If Wednesday’s argument before the Supreme Court is any indication, a majority of the justices seemed inclined to strike down or curtail key sections of the 1965 Voting Rights Act. Even if the court does move in that direction, election officials in some states will have more leeway to change some procedures, but voters in 2014 won’t suddenly wake up in 1964. Hearing a challenge brought by Shelby County, Ala., several justices voiced skepticism about the formula the law uses to decide which states and other jurisdictions are required to get permission, or “preclearance,” from the Justice Department or a federal court in Washington for any change in voting procedures that they seek to make. In 2006 Congress reauthorized Section 5 of the law for another 25 years. The current formula uses election data from 1972 and earlier to determine which places section 5 applies to. Critics of the law say the formula is archaic and ought to be scrapped.
Currently nine states, mostly in the South, as well as 54 counties in New York, California, Florida, North Carolina and South Dakota and 12 townships in Michigan and New Hampshire, are covered by section 5.

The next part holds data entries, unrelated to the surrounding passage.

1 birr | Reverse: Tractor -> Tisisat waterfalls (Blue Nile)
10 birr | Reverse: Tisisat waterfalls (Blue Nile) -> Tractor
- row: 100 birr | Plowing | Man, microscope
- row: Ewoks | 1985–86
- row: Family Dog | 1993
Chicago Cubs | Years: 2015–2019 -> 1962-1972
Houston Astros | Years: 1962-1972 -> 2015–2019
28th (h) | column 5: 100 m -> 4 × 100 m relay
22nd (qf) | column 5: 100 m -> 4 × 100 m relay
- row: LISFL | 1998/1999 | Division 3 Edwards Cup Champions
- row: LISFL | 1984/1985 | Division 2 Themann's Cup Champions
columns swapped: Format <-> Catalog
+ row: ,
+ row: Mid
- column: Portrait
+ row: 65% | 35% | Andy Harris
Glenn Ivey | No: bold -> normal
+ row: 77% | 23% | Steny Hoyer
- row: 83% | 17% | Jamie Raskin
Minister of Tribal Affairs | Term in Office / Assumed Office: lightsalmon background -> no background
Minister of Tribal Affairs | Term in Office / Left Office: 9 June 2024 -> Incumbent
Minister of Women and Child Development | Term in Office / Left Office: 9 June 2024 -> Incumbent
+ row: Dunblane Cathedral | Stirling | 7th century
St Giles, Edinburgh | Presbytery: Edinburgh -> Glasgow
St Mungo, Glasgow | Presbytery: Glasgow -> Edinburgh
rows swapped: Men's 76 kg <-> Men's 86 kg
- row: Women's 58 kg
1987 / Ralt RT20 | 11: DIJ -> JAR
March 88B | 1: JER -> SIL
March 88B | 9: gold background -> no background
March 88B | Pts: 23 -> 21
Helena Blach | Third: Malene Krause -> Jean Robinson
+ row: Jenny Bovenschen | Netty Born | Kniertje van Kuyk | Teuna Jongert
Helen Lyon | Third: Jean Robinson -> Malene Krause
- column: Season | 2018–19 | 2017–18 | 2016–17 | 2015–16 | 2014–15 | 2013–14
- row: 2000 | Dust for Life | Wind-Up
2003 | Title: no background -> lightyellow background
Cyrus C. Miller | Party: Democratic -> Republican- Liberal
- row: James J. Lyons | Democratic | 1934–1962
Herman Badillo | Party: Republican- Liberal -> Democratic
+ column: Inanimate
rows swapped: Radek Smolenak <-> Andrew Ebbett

What effect would a ruling which struck down or curbed section 5 have on elections in the United States?
Would parts of the country now covered by section 5 revert to the days of poll taxes, literacy tests, murders of voter registration workers, racial gerrymandering of districts, and other devices to negate the power of African-American, Latino and other minority voters?
The short answer is no, and that’s because a separate section of the Voting Rights Act, section 2 – which is a permanent part of the statute and need not be periodically renewed, as section 5 must be – bans voting procedures that discriminate on the basis of race, color, or membership in one of the language minority groups identified by the law, which includes not only Spanish, but Chinese, Vietnamese, Korean and several Native American and Alaska Native language groups.